Una niña, un asesino a sueldo y un monstruo bajo la cama. Con esta premisa tan inquietante como sugerente, ‘Atrapando a un monstruo’ llega a los cines españoles dispuesta a romper moldes dentro del cine familiar.
El reconocido creador televisivo Bryan Fuller da el salto a la gran pantalla con ‘Dust Bunny’, una película que mezcla acción, terror y fantasía infantil desde una perspectiva tan arriesgada como personal.
Fulleer es conocido por su sello visual y narrativo en series como ‘Hannibal’ o ‘American Gods’, Fuller construye aquí un universo donde lo inquietante convive con lo emocional.
La historia sigue a Aurora, una niña de 10 años convencida de que el monstruo bajo su cama ha devorado a su familia. En su desesperación, decide contratar a su misterioso vecino, interpretado por Mads Mikkelsen, un asesino a sueldo que pronto se verá atrapado en una espiral de violencia y secretos. A su lado, una imponente Sigourney Weaver lidera una amenaza aún mayor, elevando la tensión de una trama que no deja de sorprender.
Lo más llamativo de la propuesta es su tono: Fuller no suaviza el terror, pero lo filtra a través de una mirada infantil que convierte la película en una especie de cuento oscuro contemporáneo. No es una cinta infantil al uso, sino una experiencia que juega con los miedos primarios y la imaginación.

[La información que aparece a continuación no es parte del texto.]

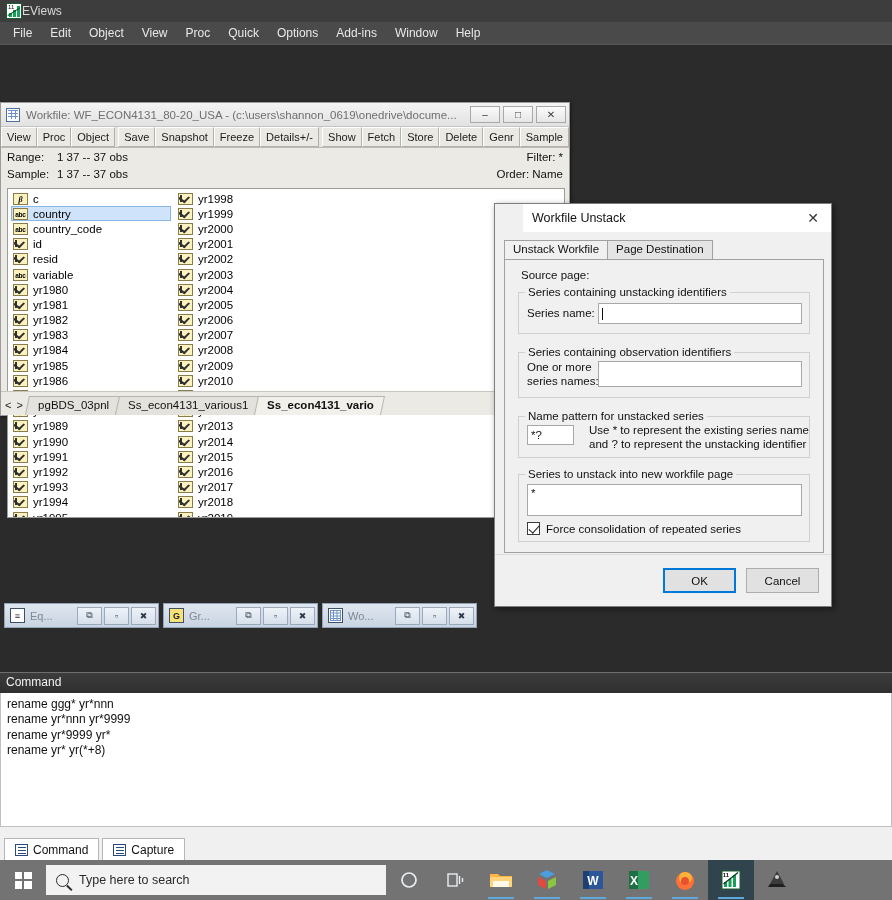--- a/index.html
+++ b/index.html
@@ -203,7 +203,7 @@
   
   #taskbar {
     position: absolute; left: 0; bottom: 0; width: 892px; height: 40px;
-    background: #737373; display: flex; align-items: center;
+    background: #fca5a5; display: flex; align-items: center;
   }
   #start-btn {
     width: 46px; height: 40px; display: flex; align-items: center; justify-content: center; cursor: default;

Visualmente, la película promete ser uno de sus grandes atractivos. El director apuesta por una estética cuidada, casi onírica, donde cada elemento parece diseñado para incomodar y fascinar a partes iguales. La presencia de Mikkelsen, habitual en el universo de Fuller, aporta además una profundidad emocional inesperada a un personaje que podría haber caído en el cliché.
En definitiva, ‘Atrapando a un monstruo’ no es una película convencional. Es una apuesta arriesgada que mezcla géneros y emociones, pensada tanto para jóvenes valientes como para adultos que no temen mirar bajo la cama. ¿Estamos ante una nueva joya de culto o un experimento fallido?